▶ _Task details_
Extract the passage of the meeting account starting with "The same teacher" and going on through "others to speak.", copying it word for word.

▶ _Text for analysis_
____
One of the teachers—a 20-plus-year teaching veteran not to be played around with—took her turn to criticize not just the company, but the invisible board who hired them.
“I see where they’re all coming from. We felt like the stepchild of the company, like we were never a part of it as a school community. And it feels like that with the board, too. I feel like they never see the work teachers are doing in the building. We need to let the community back into the building to see what’s going on. We need a commitment to a counselor.”
“It all depends on enrollment…”
Meanwhile, I was setting up our committee’s group chat and collaborating with coworkers to set up the infrastructure to keep ourselves together over the summer. I gathered non-work contacts.
The same teacher responded to the director’s vague answers: “We don’t know where any of this information comes from! Why is there no money? Are we non-profit or for-profit? I know y’all probably came into DC thinking this was a hot money-making market for you with all the charter schools. But you don’t seem to realize that these other charter companies at least offer more resources. Two Rivers, DC Prep, and Friendship do that, why not y’all?”
I called the company out for doing nothing to cover the school’s deficit. Enrollment numbers had dropped over the pandemic, meaning less funding from the DC government while expenses rose. The higher-up and I got into an exchange where he tried to evade my questions, and I kept bringing up the same points. He fell back to the same “it’s up to the board, government, and enrollment,” line, so I went back on mute to allow others to speak.
____
▶ _Recorded data_

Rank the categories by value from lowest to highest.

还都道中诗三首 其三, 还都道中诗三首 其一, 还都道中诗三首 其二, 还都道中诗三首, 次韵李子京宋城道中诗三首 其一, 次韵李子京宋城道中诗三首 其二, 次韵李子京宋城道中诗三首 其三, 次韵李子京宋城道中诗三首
____
▶ _Written answer_
The same teacher responded to the director’s vague answers: “We don’t know where any of this information comes from! Why is there no money? Are we non-profit or for-profit? I know y’all probably came into DC thinking this was a hot money-making market for you with all the charter schools. But you don’t seem to realize that these other charter companies at least offer more resources. Two Rivers, DC Prep, and Friendship do that, why not y’all?”
I called the company out for doing nothing to cover the school’s deficit. Enrollment numbers had dropped over the pandemic, meaning less funding from the DC government while expenses rose. The higher-up and I got into an exchange where he tried to evade my questions, and I kept bringing up the same points. He fell back to the same “it’s up to the board, government, and enrollment,” line, so I went back on mute to allow others to speak.